Topic: An aspect/multiple aspects of the subject (see above) that you have to deal with in a post.
Subject Prep increases speed by at least 50%
Research a lot before you even write the first word on the subject. This helps you in many ways
- Understand the fundamentals of the subject
- Figure out the general sentiment about the subject
- How much literature is readily available about the subject, which are the go-to sources for objective, irrefutable information
- Different approaches / use-cases that are used to explain or promote the subject
Benchmark: If you are conversationally familiar with the subject – enough to hold your own in a 5-minute chat with the client – you have enough information to proceed.
- At least 2 to 3 Google searches with topic / variants of the same
- Browse top 5-8 results for each search. Keep expanding searches / results until the idea for an approach / narrative becomes clear (it doesn’t have to be in fine detail, but enough for you to know where to start and how you are going to structure it)
- Read all sources, but refer to only non-competitor, reliable third-party sources or internal ones (For instance, if you are going to write for Infosys, you can quote McK or BCG or older Infy posts, but not Wipro or CTS!) You don’t want to drive traffic to their sites!
- A 1000-word article can use anywhere between 4-8 hyperlinks / references. These links might not see clicks, but will convey to the reader that you’ve done your research and aren’t BS’ing them.
- Do not force-fit these links.
- Link to at least one product, portfolio item, post or service within the client’s domain itself.
- Get at least one original, watermarked image to be used as the article’s representational/featured pic.

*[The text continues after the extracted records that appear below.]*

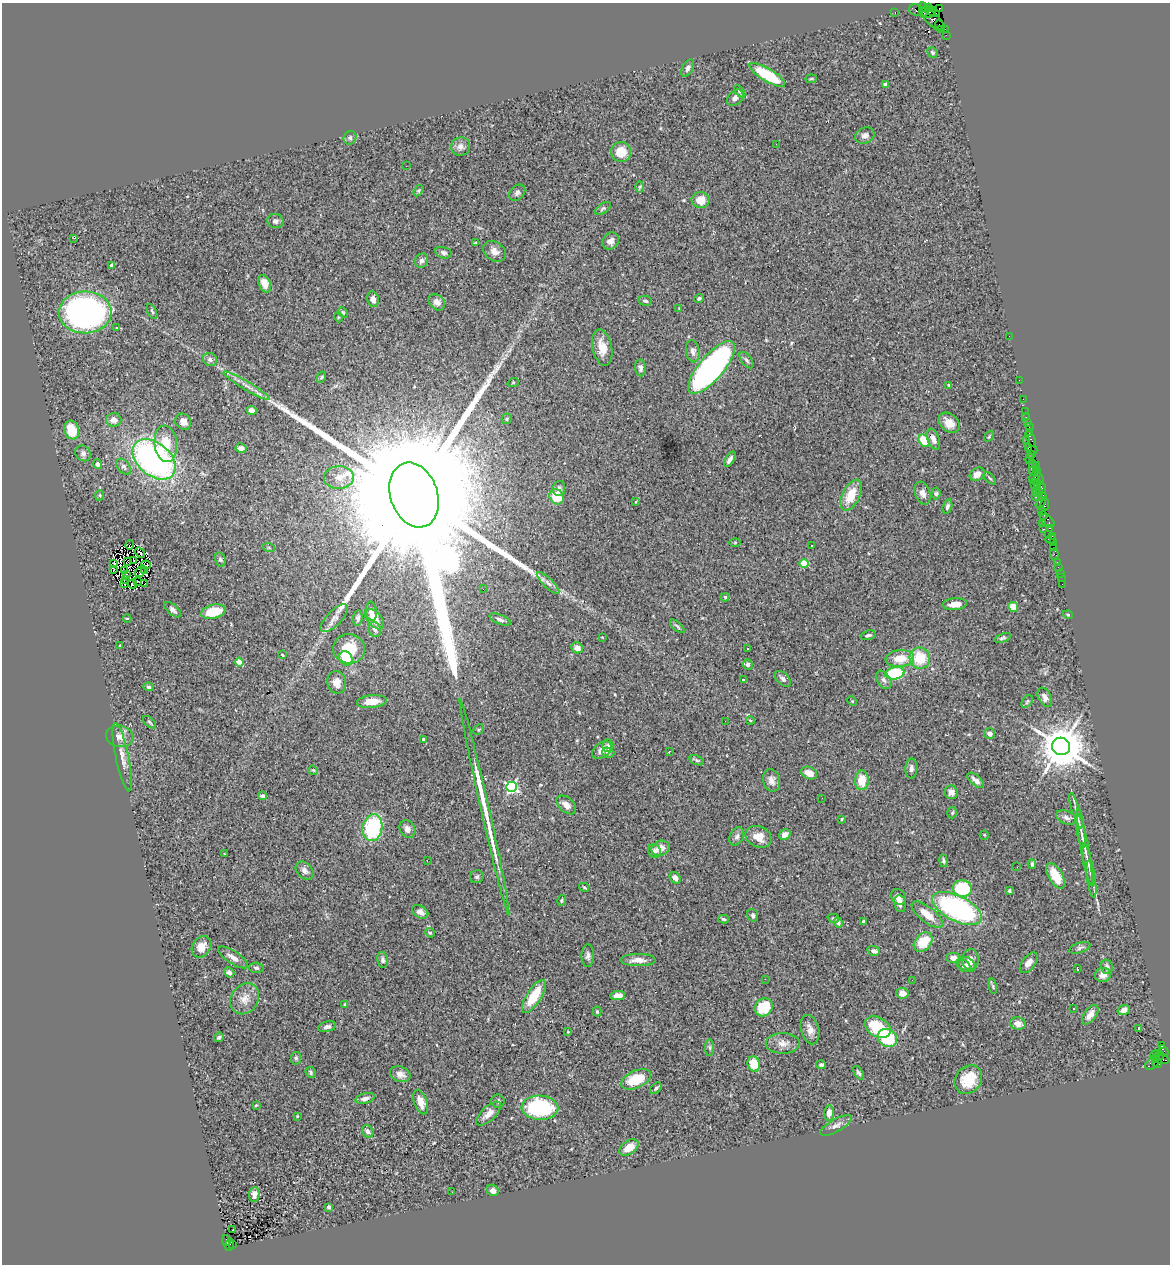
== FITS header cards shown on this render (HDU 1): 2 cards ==
NAXIS1  =                 1168
NAXIS2  =                 1262

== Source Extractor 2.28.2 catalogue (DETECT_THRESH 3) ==
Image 1168 x 1262 px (HDU 1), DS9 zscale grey, 1 PNG px = 1 image px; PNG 1172 x 1266 px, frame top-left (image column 1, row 1262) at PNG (2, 3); each listed source drawn as its Kron ellipse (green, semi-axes under 4 px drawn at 4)
Background 1.32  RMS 0.078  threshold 0.233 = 3 sigma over >= 5 px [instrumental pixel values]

Before sending an article in, do a quick check for the text on https://smallseotools.com/plagiarism-checker/ Since the tool allows only 1000 words, select the most relevant part(s) if article is longer than 1000 words. No article should go out if it has a Unique score of less than 90%, and ‘plagiarism’ in the form of direct lifts (allowed only for quotes or for expert opinions posted on their own own domains) must be attributed to the source through hyperlinking.